Log-Likelihood Criterion

The maximum likelihood criterion is not practical in terms of computation. Each term $Pr(y_i|f[x_i,\varphi ])$ can be small, so the product of many of these terms can be tiny. It may be difficult to represent this quantity with finite precision arithmetic.

As an alternative, we can maximize the logarithm of likelihood:

$$\begin{array}{rl}\hat{\varphi }& =\underset{\varphi }{\mathrm{argmax}}\left[\prod _{i=1}^{I}Pr(y_i|f[x_i,\varphi ])\right]\\ & =\underset{\varphi }{\mathrm{argmax}}\left[\log \left[\prod _{i=1}^{I}Pr(y_i|f[x_i,\varphi ])\right]\right]\\ & =\underset{\varphi }{\mathrm{argmax}}\left[\sum _{i=1}^I\log [Pr(y_i|f[x_i,\varphi ])]\right]\end{array}$$

This log-likelihood criterion is equivalent because the logarithm is a monotonically increasing function.

• If $z>z^{\prime }$, then we also have $\log [z]>\log [z^{\prime }]$.
• Thus, we change the model parameters $\varphi$ to improve the log-likelihood criterion, we also improve the original maximum likelihood criterion. The overall maximum of the criteria are in the same place, so the best model parameters $\hat{\varphi }$ are the same in both cases.

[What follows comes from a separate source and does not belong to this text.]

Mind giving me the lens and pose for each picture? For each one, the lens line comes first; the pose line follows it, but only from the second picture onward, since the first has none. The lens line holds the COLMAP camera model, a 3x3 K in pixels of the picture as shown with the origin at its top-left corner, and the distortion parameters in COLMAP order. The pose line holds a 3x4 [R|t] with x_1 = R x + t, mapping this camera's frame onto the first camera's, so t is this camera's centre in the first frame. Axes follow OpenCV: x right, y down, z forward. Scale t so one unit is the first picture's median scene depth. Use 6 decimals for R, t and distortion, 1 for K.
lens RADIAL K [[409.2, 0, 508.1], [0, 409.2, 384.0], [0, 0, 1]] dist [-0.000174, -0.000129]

The advantage of log-likelihood is that it uses a sum of terms, not a product, so representation with finite precision isn’t problematic.

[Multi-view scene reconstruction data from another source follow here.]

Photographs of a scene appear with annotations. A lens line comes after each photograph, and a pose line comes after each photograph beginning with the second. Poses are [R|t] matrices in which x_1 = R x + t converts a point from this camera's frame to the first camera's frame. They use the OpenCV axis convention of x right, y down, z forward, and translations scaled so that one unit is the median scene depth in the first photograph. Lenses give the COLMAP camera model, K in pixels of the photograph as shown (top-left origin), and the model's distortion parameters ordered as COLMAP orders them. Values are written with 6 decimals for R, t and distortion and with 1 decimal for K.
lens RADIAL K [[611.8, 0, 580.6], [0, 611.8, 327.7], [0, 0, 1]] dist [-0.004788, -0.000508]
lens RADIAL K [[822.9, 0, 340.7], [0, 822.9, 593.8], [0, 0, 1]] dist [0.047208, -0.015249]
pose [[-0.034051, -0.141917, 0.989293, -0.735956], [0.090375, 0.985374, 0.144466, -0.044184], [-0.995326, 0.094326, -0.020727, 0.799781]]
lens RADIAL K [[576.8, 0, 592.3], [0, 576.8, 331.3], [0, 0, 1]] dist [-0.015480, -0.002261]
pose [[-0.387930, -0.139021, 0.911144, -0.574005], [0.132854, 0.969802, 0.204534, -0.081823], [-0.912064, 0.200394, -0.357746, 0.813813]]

Minimizing negative log-likelihood

By convention, model fitting problems are framed in terms of minimizing a loss. To convert the maximum log-likelihood criterion to a minimization problem, we use the negative log-likelihood criterion instead:

$$\begin{array}{rl}\hat{\varphi }& =\underset{\varphi }{\mathrm{argmin}}\left[-\sum _{i=1}^I\log [Pr(y_i|f[x_i,\varphi ]\right]\\ & =\underset{\varphi }{\mathrm{argmin}}[L[\varphi ]]\end{array}$$